> **TASK REQUIREMENTS**
Can you reproduce verbatim the rows below, from the line containing "Wittenberg (md)." through the line containing "sind nicht nur kunstvoll, sondern auch", both included?

(Collected data)
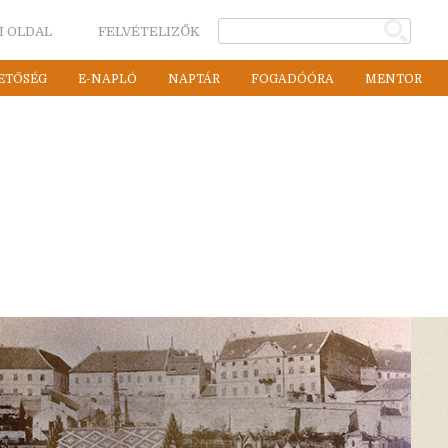
I OLDAL
FELVÉTELIZŐK
ETŐSÉG
E-NAPLÓ
NAPTÁR
FOGADÓÓRA
MENTOR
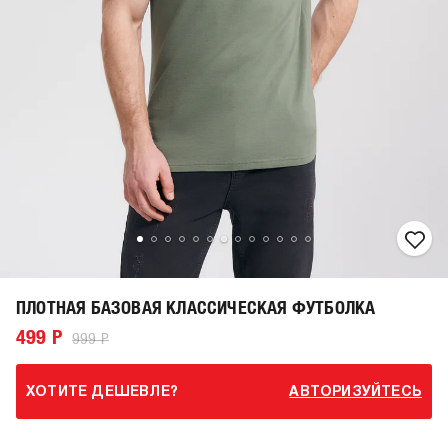
ПЛОТНАЯ БАЗОВАЯ КЛАССИЧЕСКАЯ ФУТБОЛКА
499 Р
999 Р
ХОТИТЕ ДЕШЕВЛЕ?
АВТОРИЗУЙТЕСЬ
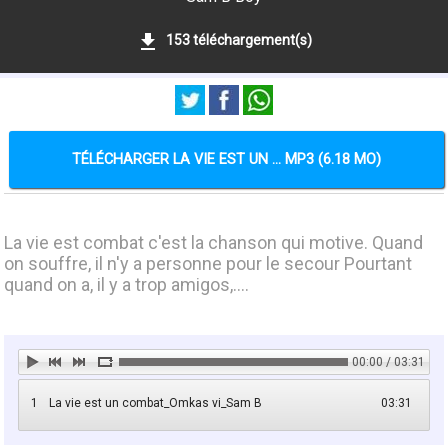
153 téléchargement(s)
TÉLÉCHARGER LA VIE EST UN ... MP3 (6.18 MO)
La vie est combat c'est la chanson qui motive. Quand
on souffre, il n'y a personne pour le secour Pourtant
quand on a, il y a trop amigos,....
00:00 / 03:31
1
La vie est un combat_Omkas vi_Sam B
03:31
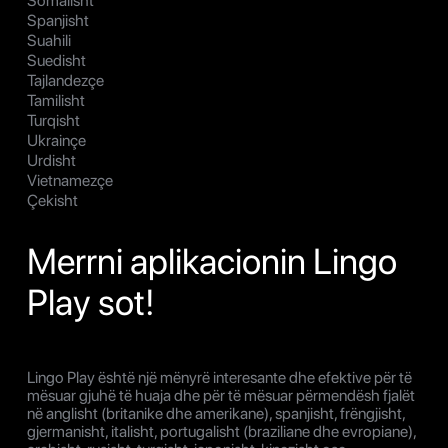
Somalisht
Spanjisht
Suahili
Suedisht
Tajlandezçe
Tamilisht
Turqisht
Ukrainçe
Urdisht
Vietnamezçe
Çekisht
Merrni aplikacionin Lingo
Play sot!
Lingo Play është një mënyrë interesante dhe efektive për të
mësuar gjuhë të huaja dhe për të mësuar përmendësh fjalët
në anglisht (britanike dhe amerikane), spanjisht, frëngjisht,
gjermanisht, italisht, portugalisht (braziliane dhe evropiane),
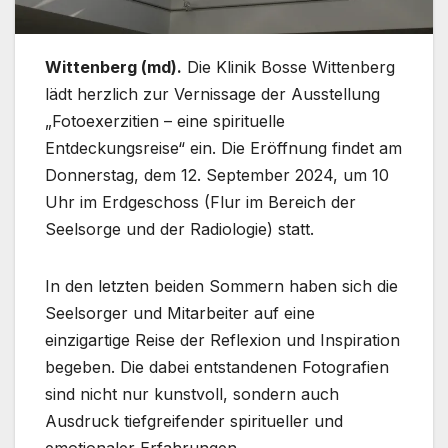
Wittenberg (md).
Die Klinik Bosse Wittenberg
lädt herzlich zur Vernissage der Ausstellung
„Fotoexerzitien – eine spirituelle
Entdeckungsreise“ ein. Die Eröffnung findet am
Donnerstag, dem 12. September 2024, um 10
Uhr im Erdgeschoss (Flur im Bereich der
Seelsorge und der Radiologie) statt.
In den letzten beiden Sommern haben sich die
Seelsorger und Mitarbeiter auf eine
einzigartige Reise der Reflexion und Inspiration
begeben. Die dabei entstandenen Fotografien
sind nicht nur kunstvoll, sondern auch
Ausdruck tiefgreifender spiritueller und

> **COMPLETED TASK**
Wittenberg (md).
Die Klinik Bosse Wittenberg
lädt herzlich zur Vernissage der Ausstellung
„Fotoexerzitien – eine spirituelle
Entdeckungsreise“ ein. Die Eröffnung findet am
Donnerstag, dem 12. September 2024, um 10
Uhr im Erdgeschoss (Flur im Bereich der
Seelsorge und der Radiologie) statt.
In den letzten beiden Sommern haben sich die
Seelsorger und Mitarbeiter auf eine
einzigartige Reise der Reflexion und Inspiration
begeben. Die dabei entstandenen Fotografien
sind nicht nur kunstvoll, sondern auch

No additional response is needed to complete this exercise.